Wilson and those who advised him to double-down on white voters did lasting damage to the California Republican Party from which it has never recovered.  In the minds of much of the population of this minority-majority state, the GOP is the party of white people who don’t like non-white people, a branding that — fair or not — repulses most minority voters and no small number of white voters as well.

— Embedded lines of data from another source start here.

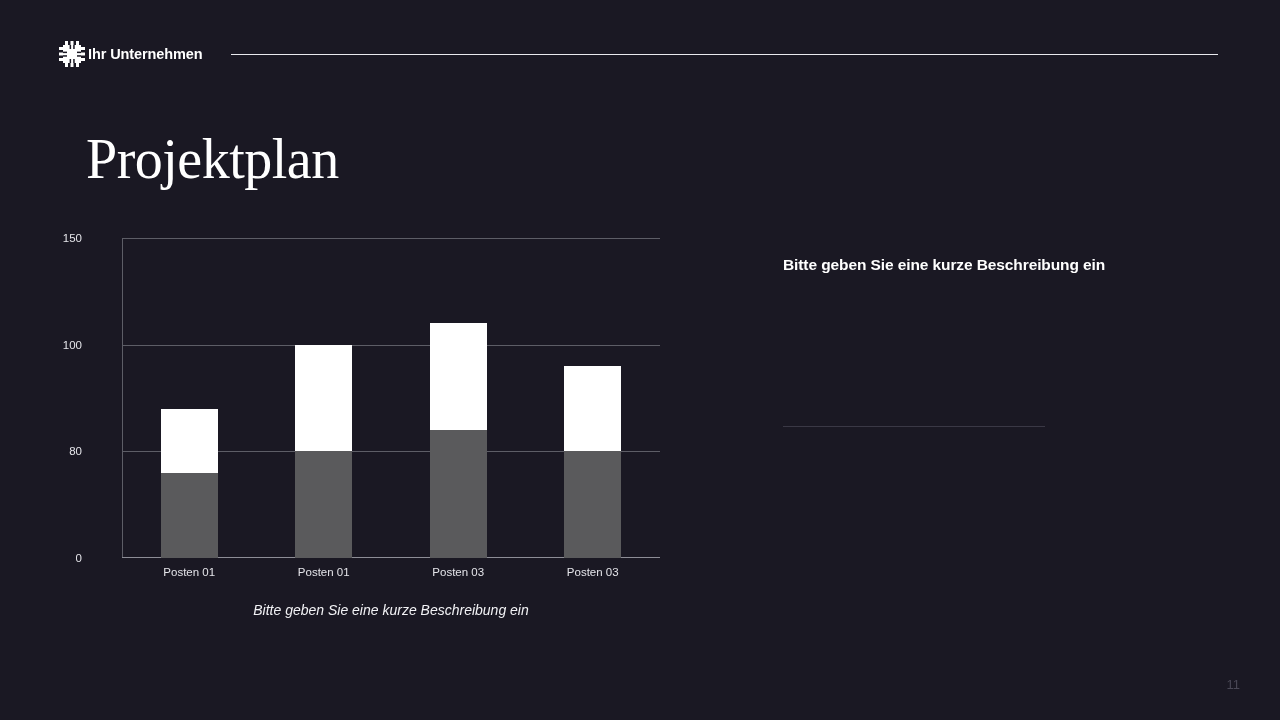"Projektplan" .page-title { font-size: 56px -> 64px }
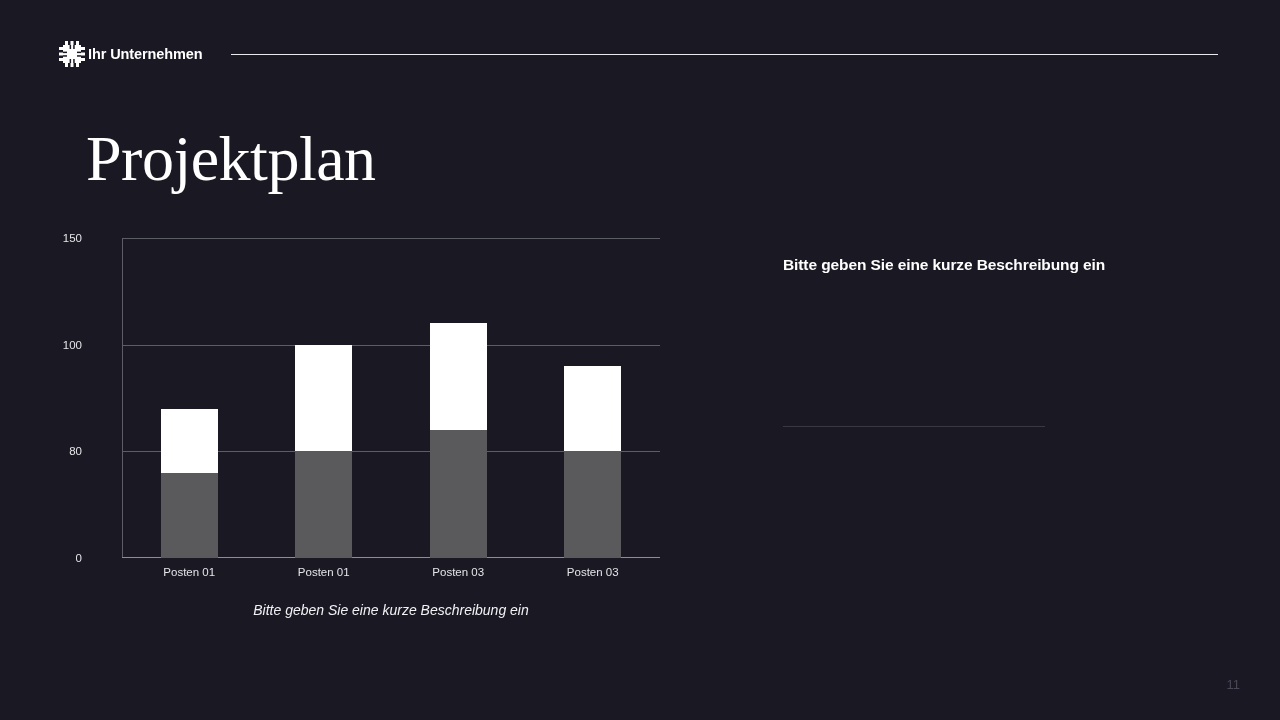"150" .y-tick { right: 584px -> 560px }
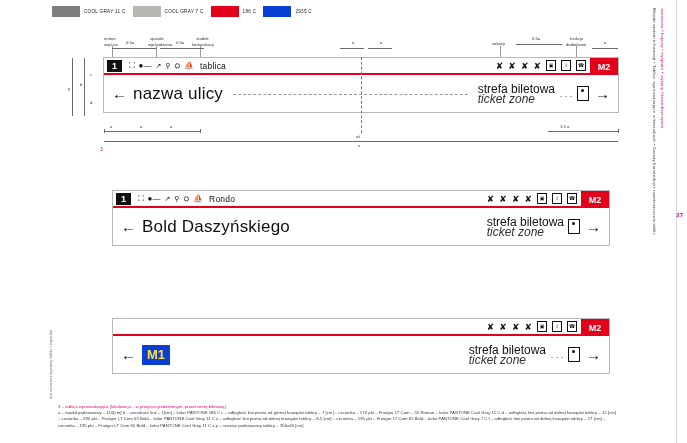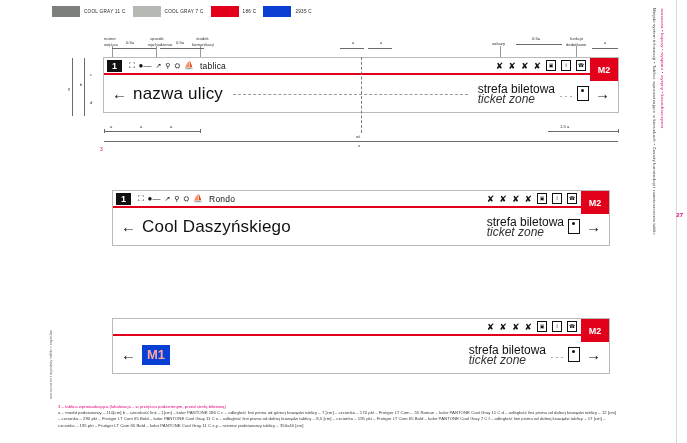"M2" .m2 { height: 23px -> 17px }
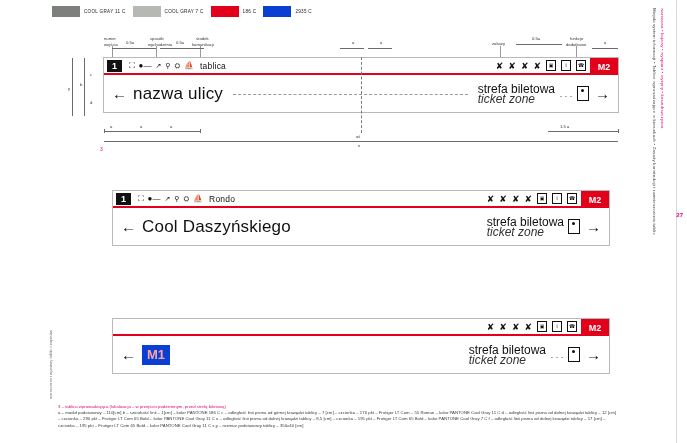"Cool Daszyńskiego" span.street { text: Cool -> Bold }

In the absence of reform, who will define the GOP to this rising electorate?  As we saw at  yesterday’s anti-immigrant rally of Tanton Network nativists, the voice and face of the Republicans Party will be its vocal and visible anti-immigrant wing.  In what can only be characterized as terrible news for the GOP leaders who want the party to shed its reputation for intolerance, the Steve King “Hell No, Keep the Status Quo” Caucus seems increasingly comfortable cozying up to truly fringe elements.  As George Zornick of The Nation reported, the former president of the Tea Party of America, Ken Crow, stated the following at yesterday’s rally: “From those incredible blood lines of Thomas Jefferson and George Washington and John Smith.  And all these great Americans, Martin Luther King.  These great Americans who built this country.  You came from them.  And the unique thing about being from that part of the world, when you learn about breeding, you learn that you cannot breed Secretariat to a donkey and expect to win the Kentucky Derby.  You guys have incredible DNA and don’t forget it.”

As Zornick assessed:

At minimum, Crow was making a crude nativist argument that people from other cultures have the heritage of a donkey, compared to our race-horse DNA.  And, although he worked in a Martin Luther King reference, the ‘breeding’ talk made it pretty tempting to see this in racial terms as well.  (Ironically, this rally was held in conjunction with the Black Leadership Alliance, a black pseudo-advocacy group created by Tanton.  The crowd was roughly one-third black, and was pretty quiet during all the breeding talk.)  Not only was this said in the presence of hundreds of people on Capitol Hill, but many important Republican politicians were present.  Senator Jeff Sessions, who helped lead the opposition to the immigration bill in the Senate, was directly behind me, glad-handing attendees, as I shot this video.  Congressman Steve King, who is taking up Session’s mantle in the House, was also there.  Both men spoke (Sessions is the keynote), and Senator Ted Cruz is also on the roster.  The rally was promoted by major conservative media figures like Laura Ingraham.

Concluded Frank Sharry, Executive Director of America’s Voice:

The GOP has to wake up to the consequences of blocking reform.  Anything less than reform with a path to citizenship is a policy, political and economic failure of historic proportions.  The immigration system will remain dysfunctional, frustrating voters across the spectrum; the increased enforcement the GOP says it must have as part of reform will not be enacted into law; 11 million undocumented immigrants will continue to live as an underclass in America; the GOP’s reputation among all sorts of voters as anti-immigrant and anti-Latino will go from bad to worse; the House GOP’s reputation as most responsible for this ‘do nothing Congress’ will become cemented; and the economic benefits of reform – from economic growth to deficit reduction to improving the health of the social security system – will be discarded.  They will have no one to blame but themselves, and plenty of time to think about it from the confines of the political sidelines.